This year’s market is setting up like 2011

Richard MooreAuthor: Richard Moore

Covestor model: Market Comparables

Being overly cautious — at least in hindsight– led to another month of performance that was worse than the major market averages in March. However, I have developed a model for exposure to the market and I continue to follow that model (See the “Charts” page on my website, theastuteinvestor.com).

It seems to me that the market in 2012 is developing much like the market in 2011. Small investors and speculators have chased the market higher during the early part of the year in an attempt to put money to work and earn more than the paltry returns being offered by short-term low risk fixed income instruments. The market was hit hard during the middle part of the year, but earnings continued to grow and the market was able to recover and post a small gain by year’s end.

This year, I believe similar market action could occur, although earnings seem much more problematic.
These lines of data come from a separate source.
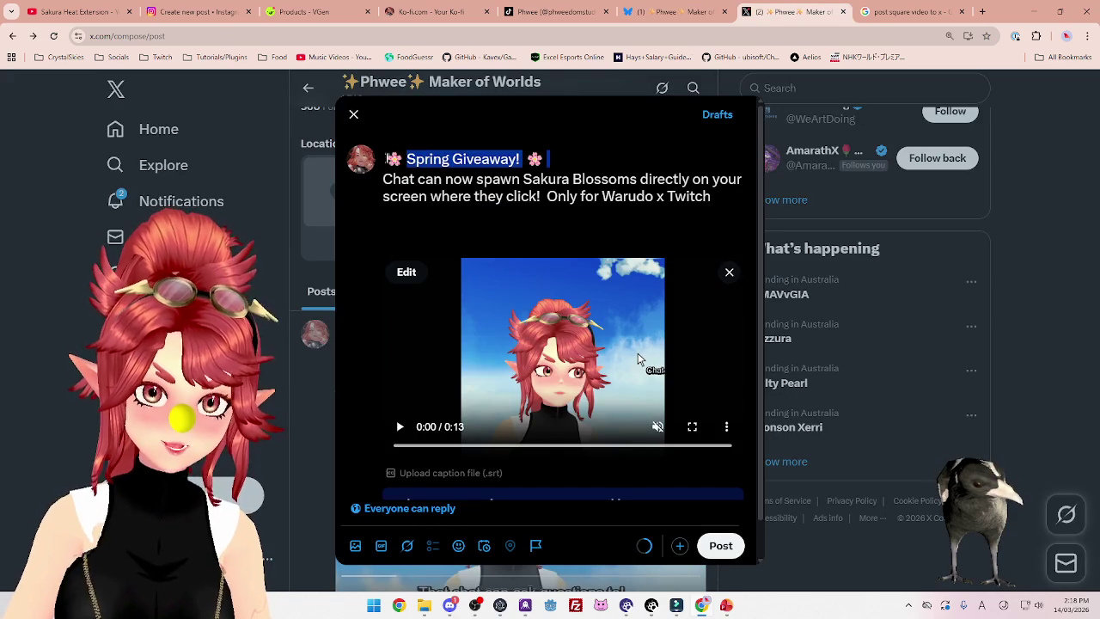
key(Right)
key(shift+Right)
key(shift+Right)
key(shift+Right)
key(ctrl+c)
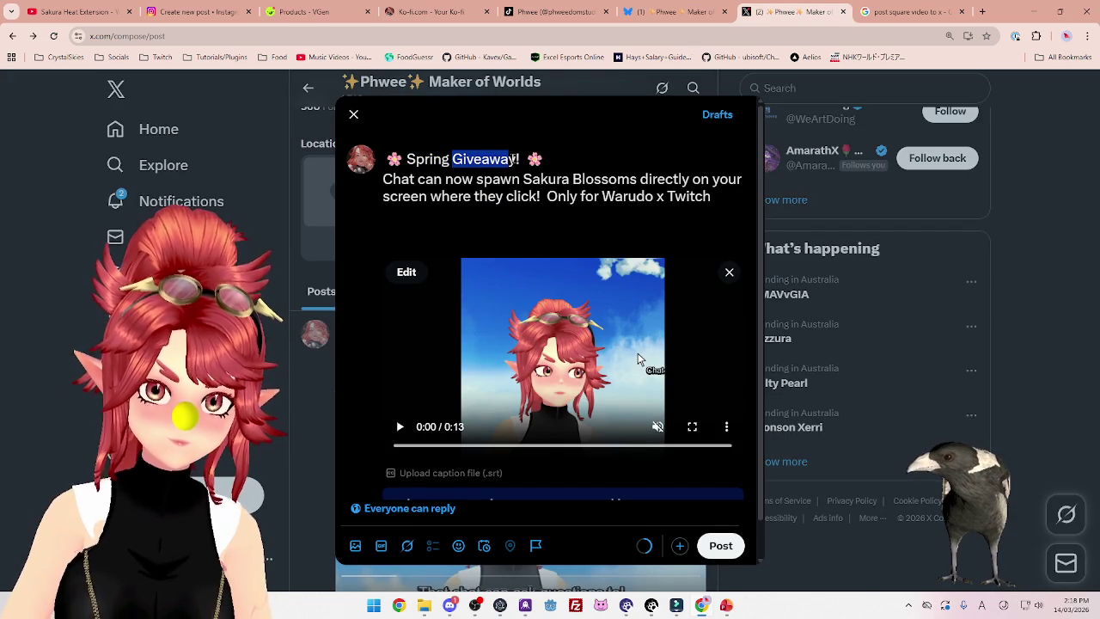
Replace 'is here' with 'Giveaway' in the Bluesky heading, then add blank lines after 'Twitch' in X
click(666, 12)
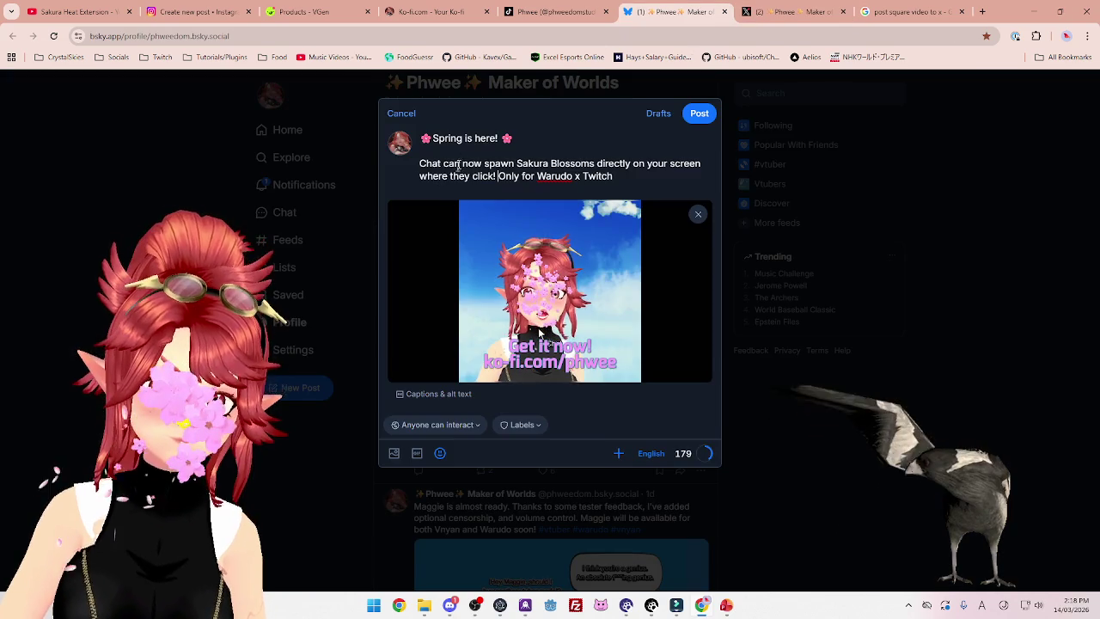
drag(489, 136, 498, 137)
key(ctrl+v)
So the possibility of subpar market results are possible.

My model uses four factors to gauge stock market risk and potential:

  • 1) Sentiment: Small investors and speculators are by some measures the most bullish they have been in at last the past nine years — which by nature is a contrarian signal, and bearish.
  • 2) Earnings estimates: This is the most bullish of the factors I watch. However, estimates now are almost 19% higher than the last twelve months’ earnings. I question the ability of these companies to report those kinds of results given the problems in Europe and the already high levels of corporate margins. First-quarter results are to be reported soon and should be watched closely.
  • 3) Valuation: It’s a little bit on the high side given the stock market increase over the past several months.
  • 4) Technical factors: They are still bullish are still bullish because the market is trending higher.

These factors, when combined, currently lead me to only a 10% exposure to the stock market.

I am using the S&P 500 ETF (SPY), since my desired exposure is too small to allow me to diversify with individual issues. I am also currently attempting to use Dow Jones Industrial stocks and the inverse Dow Jones ETF (DOG) as a cash substitute with 25% of my portfolio.

I am long five stocks that my screening system says can outperform the overall Dow Average in good or bad markets as I attempt to achieve a 2-3% annual return with this approach for this part of the portfolio.